Experts say Medibank should pay a ransom because all of its customers' information was leaked.
Since hackers were able to see the personal information of all Medibank customers, including those with ahm and international, an expert says the health insurance giant should pay the ransom.
Professor Richard Buckland said that since the cyber attack exposed sensitive medical information, it might be best to pay the ransom.
"I can't believe I'm saying this, but maybe it would be best to pay the ransom in this case," Buckland said.
The insurance company's response to the cyber attack could cost up to $35 million, but lawsuits and fines could make that number much higher.
It comes after Medibank said this morning that hackers got into the personal and sensitive health information of all four million of its customers.
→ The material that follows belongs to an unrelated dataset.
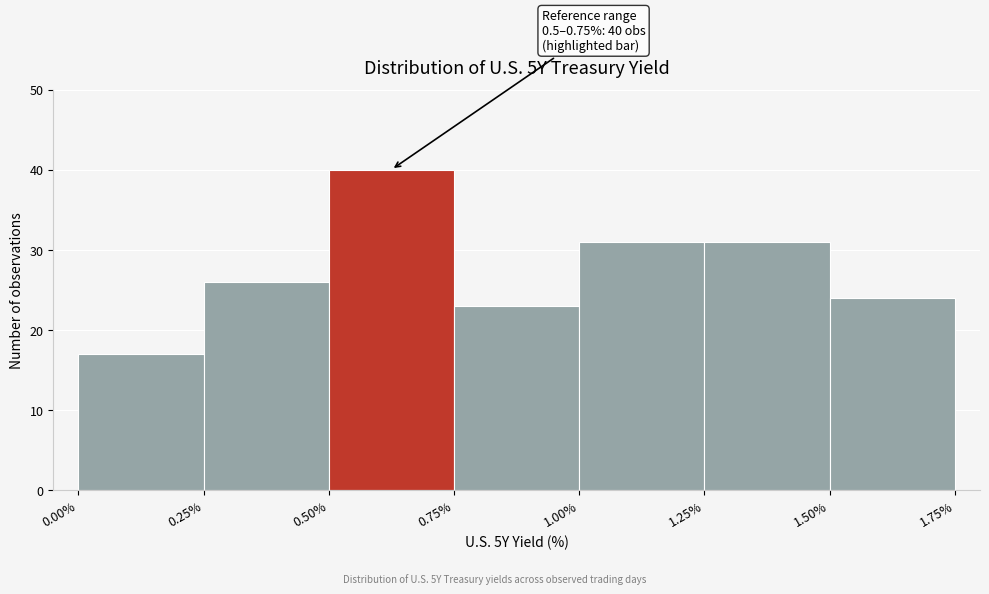

Which range on the x-axis has the tallest bar?

0.50% to 0.75%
"Our investigation has now shown that the criminal had access to the personal information of all ahm customers and a large amount of health claims data," Medibank said in a statement.
"As a result, we think the number of customers who will be affected could grow a lot."
Medibank said that ransomware had not yet locked up its IT systems, so customers could still use health services.
Support for affected customers includes "hardship packages" for people in "uniquely vulnerable" situations, free identity monitoring for people whose identities have been stolen, and free reissues of documents that have been stolen.
Cyber Security Minister Clare O'Neil said yesterday that the damage from the hack could not be fixed.
"Australians who are struggling with mental health issues, addiction to drugs or alcohol, or diseases that are embarrassing or shameful have the right to keep that information private and secret," she said.
"This is a stupid thing for a cybercriminal to do to the people of Australia. It is the lowest of the low, the scum of the earth."
The AFP is still trying to figure out what happened.
Optus, which was also the target of a major cyber attack in which the information of 2.1 million customers was stolen, told its customers how successful it was in fighting hackers.
A bragging message said, "We went public early, we talked to the government quickly, we listened, we learned, and we acted right away."